Facebook’s decisions will be final in all matters relating to Facebook RFP solicitations, including whether or not to grant an award and the interpretation of Facebook RFP Terms and Conditions. By submitting a proposal, applicants affirm that they have read and agree to these Terms and Conditions.

  • Facebook is authorized to evaluate proposals submitted under its RFPs, to consult with outside experts, as needed, in evaluating proposals, and to grant or deny awards using criteria determined by Facebook to be appropriate and at Facebook’s sole discretion. Facebook’s decisions will be final in all matters relating to its RFPs, and applicants agree not to challenge any such decisions.
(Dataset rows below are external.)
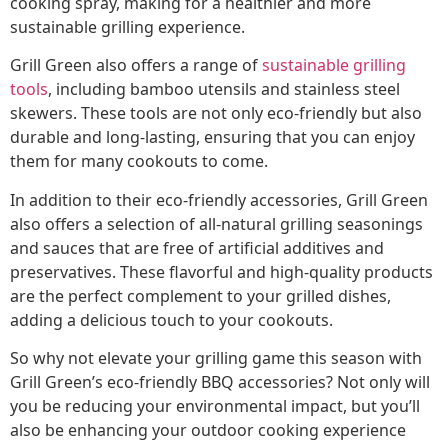
cooking spray, making for a healthier and more
sustainable grilling experience.
Grill Green also offers a range of
sustainable grilling
tools
, including bamboo utensils and stainless steel
skewers. These tools are not only eco-friendly but also
durable and long-lasting, ensuring that you can enjoy
them for many cookouts to come.
In addition to their eco-friendly accessories, Grill Green
also offers a selection of all-natural grilling seasonings
and sauces that are free of artificial additives and
preservatives. These flavorful and high-quality products
are the perfect complement to your grilled dishes,
adding a delicious touch to your cookouts.
So why not elevate your grilling game this season with
Grill Green’s eco-friendly BBQ accessories? Not only will
you be reducing your environmental impact, but you’ll
also be enhancing your outdoor cooking experience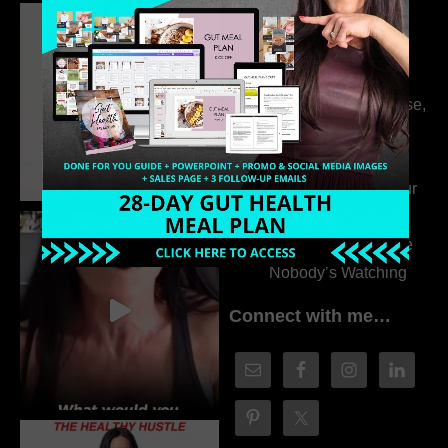
Dr. Adanna Ikedilo
314. The Hidden
Drivers Behind
Autoimmune Disease,
Fatigue & Hair Loss
with VJ Hamilton
313. How to Fill Your
Coaching Program
When You Feel Like
Nobody’s Watching
Connect with me…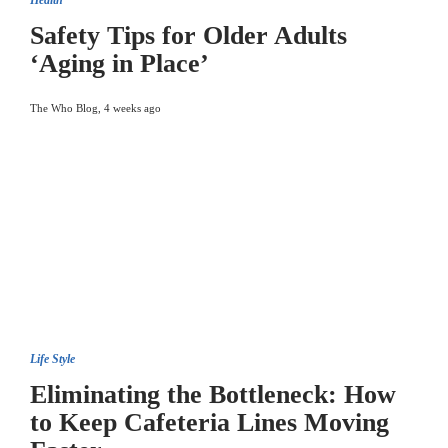
Health
Safety Tips for Older Adults
‘Aging in Place’
The Who Blog
,
4 weeks ago
Life Style
Eliminating the Bottleneck: How
to Keep Cafeteria Lines Moving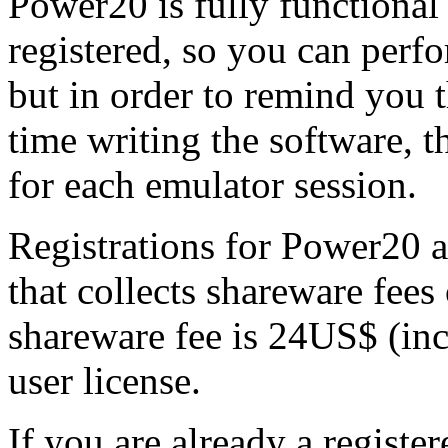
Power20 is fully functional
registered, so you can perfor
but in order to remind you t
time writing the software, t
for each emulator session.
Registrations for Power20 
that collects shareware fees
shareware fee is 24US$ (inc
user license.
If you are already a registe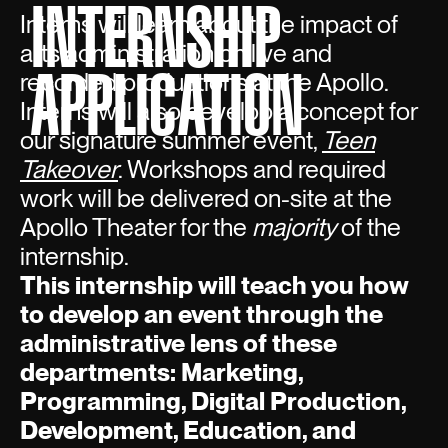
INTERNSHIP
Interns will learn about the impact of
arts administration on live and
APPLICATION
recorded productions at the Apollo.
Interns will also develop a concept for
our signature summer event,
Teen
Takeover
. Workshops and required
work will be delivered on-site at the
Apollo Theater for the
majority
of the
internship.
This internship will teach you how
to develop an event through the
administrative lens of these
departments: Marketing,
Programming, Digital Production,
Development, Education, and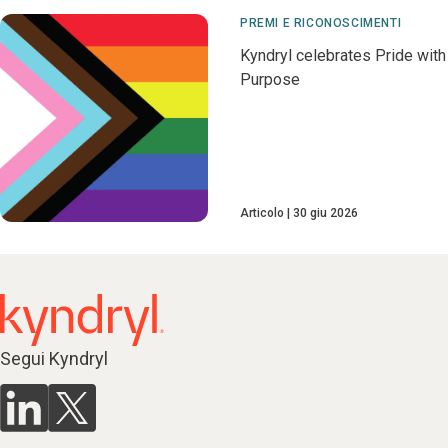
PREMI E RICONOSCIMENTI
Kyndryl celebrates Pride with
Purpose
Articolo
30 giu 2026
Segui Kyndryl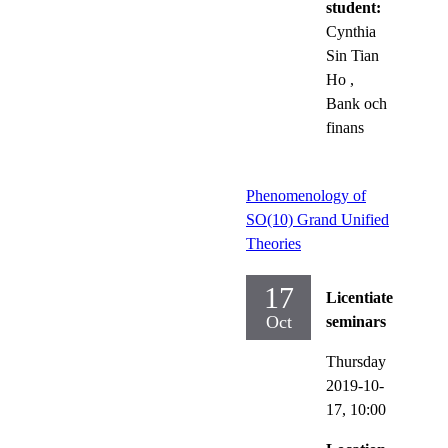
student:
Cynthia
Sin Tian
Ho
,
Bank och
finans
Phenomenology of
SO(10) Grand Unified
Theories
17
Licentiate
Oct
seminars
Thursday
2019-10-
17,
10:00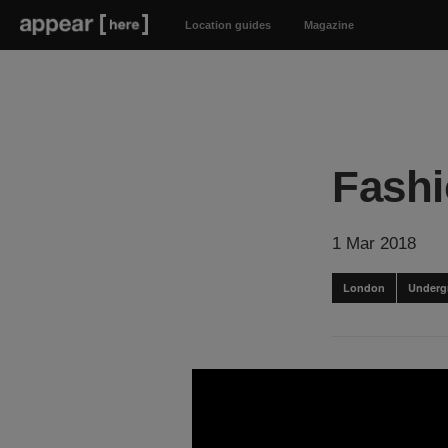
Location guides
Magazine
Fashi
1 Mar 2018
London
Underg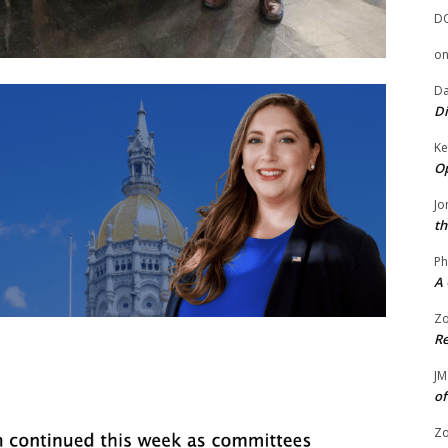
D
o
Da
Di
Ke
Op
Jo
th
Ph
A 
Zo
Re
JM
of
Zo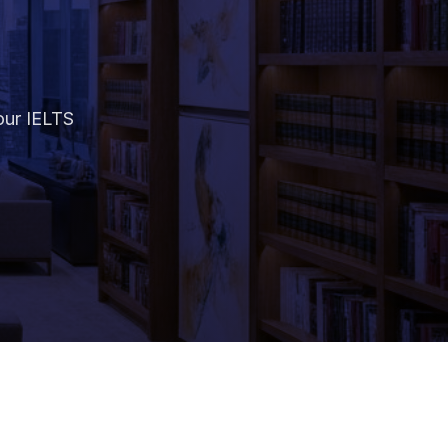
our IELTS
  • Facebook will not be required to treat any part of a proposal as confidential or protected by copyright, and may use, edit, modify, copy, reproduce and distribute all or a portion of the proposal in any manner for the sole purposes of administering the Facebook RFP website and evaluating the contents of the proposal.
  • Personal data submitted with a proposal, including name, mailing address, phone number, and email address of the applicant and other named researchers in the proposal may be collected, processed, stored and otherwise used by Facebook for the purposes of administering Facebook’s RFP website, evaluating the contents of the proposal, and as otherwise provided under Facebook’s Privacy Policy.
  • Neither Facebook nor the applicant is obligated to enter into a business transaction as a result of the proposal submission. Facebook is under no obligation to review or consider the proposal.
  • Feedback provided in a proposal regarding Facebook products or services will not be treated as confidential or protected by copyright, and Facebook is free to use such feedback on an unrestricted basis with no compensation to the applicant. The submission of a proposal will not result in the transfer of ownership of any IP rights.
  • Applicants represent and warrant that they have authority to submit a proposal in connection with a Facebook RFP and to grant the rights set forth herein on behalf of their organization. All awards provided by Facebook in connection with this RFP shall be used only in accordance with applicable laws and shall not be used in any way, directly or indirectly, to facilitate any act that would constitute bribery or an illegal kickback, an illegal campaign contribution, or would otherwise violate any applicable anti-corruption or political activities law.
  • Awards granted in connection with RFP proposals will be subject to terms and conditions contained in the unrestricted gift agreement (or, in some cases, other mechanisms) pursuant to which the award funding will be provided. Applicants understand and acknowledge that they will need to agree to these terms and conditions to receive an award.